Below are records with pictures. Reproduce exactly the lines from the line with "right ankle: (497, 677, 6)" to the line with "left hip: (586, 464, -8)", inclusive, and leave each picture out.
*** Opening MATERIAL FOR THIS EXERCISE ***
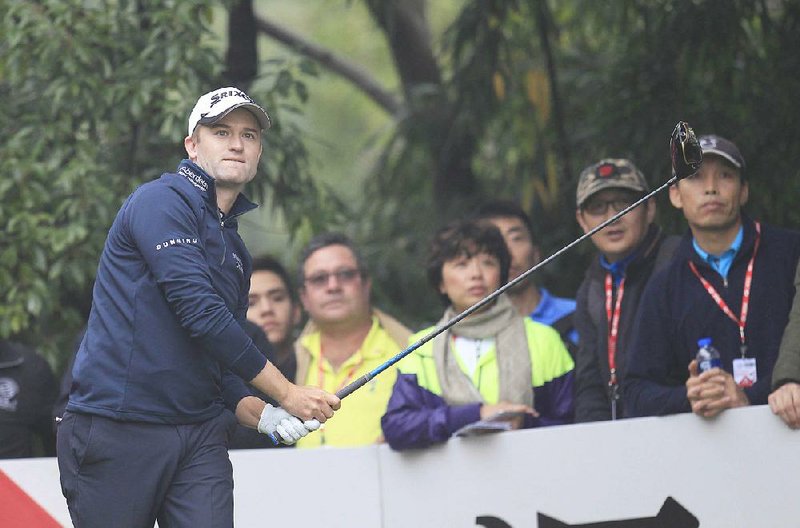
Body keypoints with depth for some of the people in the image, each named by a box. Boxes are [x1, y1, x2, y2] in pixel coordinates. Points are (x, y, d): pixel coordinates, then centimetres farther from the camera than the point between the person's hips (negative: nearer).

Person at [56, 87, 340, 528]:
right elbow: (200, 313, -16)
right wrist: (286, 393, -13)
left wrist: (261, 415, 0)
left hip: (199, 440, 7)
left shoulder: (234, 250, 21)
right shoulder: (160, 202, -6)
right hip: (116, 429, -7)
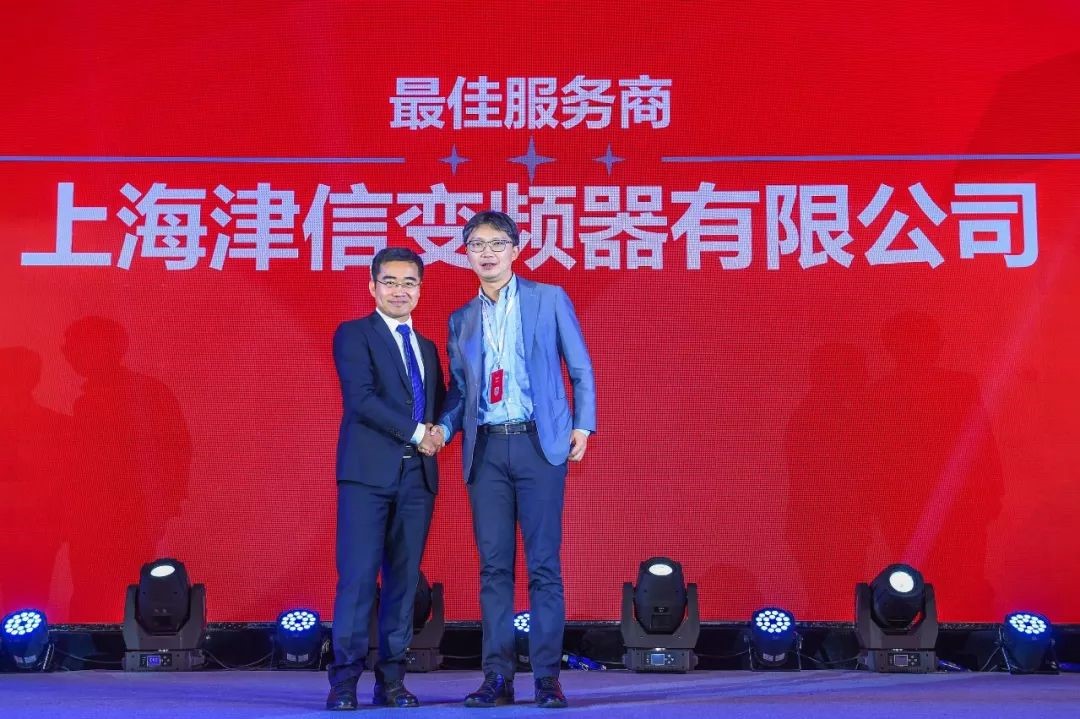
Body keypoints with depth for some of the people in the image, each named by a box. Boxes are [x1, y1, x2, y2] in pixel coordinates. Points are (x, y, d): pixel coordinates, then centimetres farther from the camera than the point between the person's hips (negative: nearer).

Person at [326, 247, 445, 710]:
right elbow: (360, 398, -10)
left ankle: (391, 680, 8)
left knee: (405, 577, 4)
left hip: (418, 475, 5)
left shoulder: (427, 348, 22)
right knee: (358, 575, -9)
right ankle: (345, 679, -5)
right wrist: (415, 432, -10)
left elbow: (440, 404, 21)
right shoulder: (353, 335, 3)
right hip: (369, 471, -5)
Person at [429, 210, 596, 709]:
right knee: (493, 566, 2)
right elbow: (459, 391, 14)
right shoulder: (461, 320, 15)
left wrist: (582, 424, -4)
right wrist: (443, 427, -4)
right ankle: (497, 677, 6)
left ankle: (547, 676, 2)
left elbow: (581, 370, 7)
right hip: (485, 449, 3)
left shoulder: (549, 300, 6)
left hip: (538, 443, -3)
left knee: (544, 564, -3)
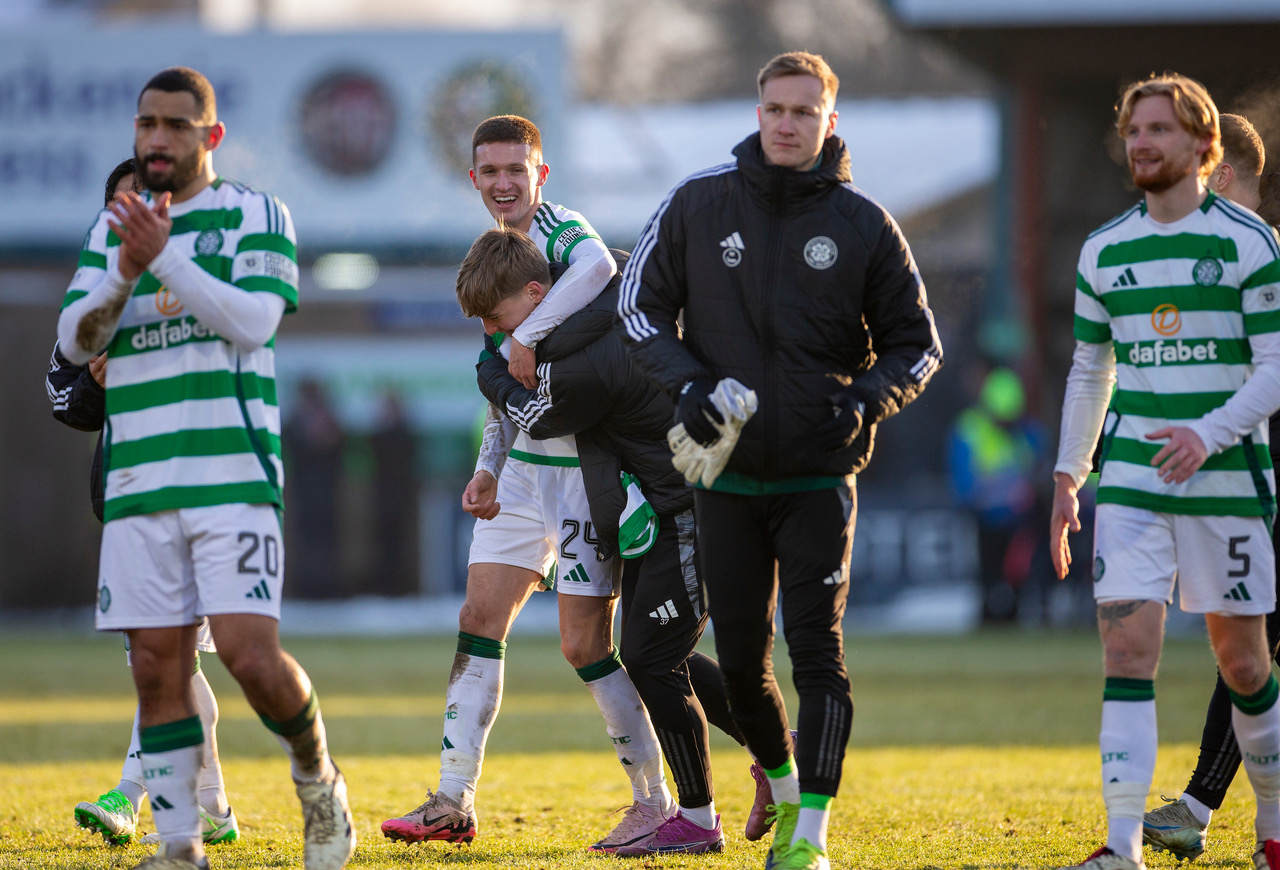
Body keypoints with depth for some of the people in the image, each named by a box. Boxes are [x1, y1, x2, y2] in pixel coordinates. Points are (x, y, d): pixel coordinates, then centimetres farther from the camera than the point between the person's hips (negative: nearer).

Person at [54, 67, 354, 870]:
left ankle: (318, 779, 15)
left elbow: (253, 321, -12)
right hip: (139, 485, 4)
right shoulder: (113, 227, 16)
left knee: (251, 656, -13)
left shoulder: (257, 215, 2)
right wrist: (126, 274, -12)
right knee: (159, 666, 0)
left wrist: (167, 257, -20)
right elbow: (76, 340, 7)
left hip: (234, 477, -4)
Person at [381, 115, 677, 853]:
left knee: (586, 642, -7)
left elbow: (598, 268, -38)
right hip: (526, 468, 8)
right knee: (480, 619, 4)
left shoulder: (560, 230, -12)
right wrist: (489, 467, 16)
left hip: (586, 464, -8)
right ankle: (455, 802, 8)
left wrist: (527, 334, -34)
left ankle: (657, 802, 3)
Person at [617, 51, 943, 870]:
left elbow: (918, 342, 5)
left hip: (820, 473, -2)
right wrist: (687, 383, -7)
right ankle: (784, 789, 32)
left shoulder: (864, 225, -2)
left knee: (817, 648, -11)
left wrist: (867, 401, -14)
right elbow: (640, 303, 9)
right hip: (727, 475, 2)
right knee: (740, 658, 7)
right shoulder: (698, 203, 1)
*** Closing MATERIAL FOR THIS EXERCISE ***
ANSWER TO THE PROBLEM =
right ankle: (497, 677, 6)
left ankle: (547, 676, 2)
left elbow: (581, 370, 7)
right hip: (485, 449, 3)
left shoulder: (549, 300, 6)
left hip: (538, 443, -3)
left knee: (544, 564, -3)
Body keypoints with depth for some of the people in the image, each named by a box. Boxes are [x1, y1, x2, y2] in pixel coordinates. Points are (x, y, d): pixel coordinates, then centimetres farther from the camera than the point between the person's hips (negative: nearer).

Person at [54, 67, 354, 870]:
left ankle: (318, 779, 15)
left elbow: (253, 321, -12)
right hip: (139, 485, 4)
right shoulder: (113, 227, 16)
left knee: (251, 656, -13)
left shoulder: (257, 215, 2)
right wrist: (126, 274, -12)
right knee: (159, 666, 0)
left wrist: (167, 257, -20)
right elbow: (76, 340, 7)
left hip: (234, 477, -4)
Person at [381, 115, 677, 853]:
left knee: (586, 642, -7)
left elbow: (598, 268, -38)
right hip: (526, 468, 8)
right knee: (480, 619, 4)
left shoulder: (560, 230, -12)
right wrist: (489, 467, 16)
left hip: (586, 464, -8)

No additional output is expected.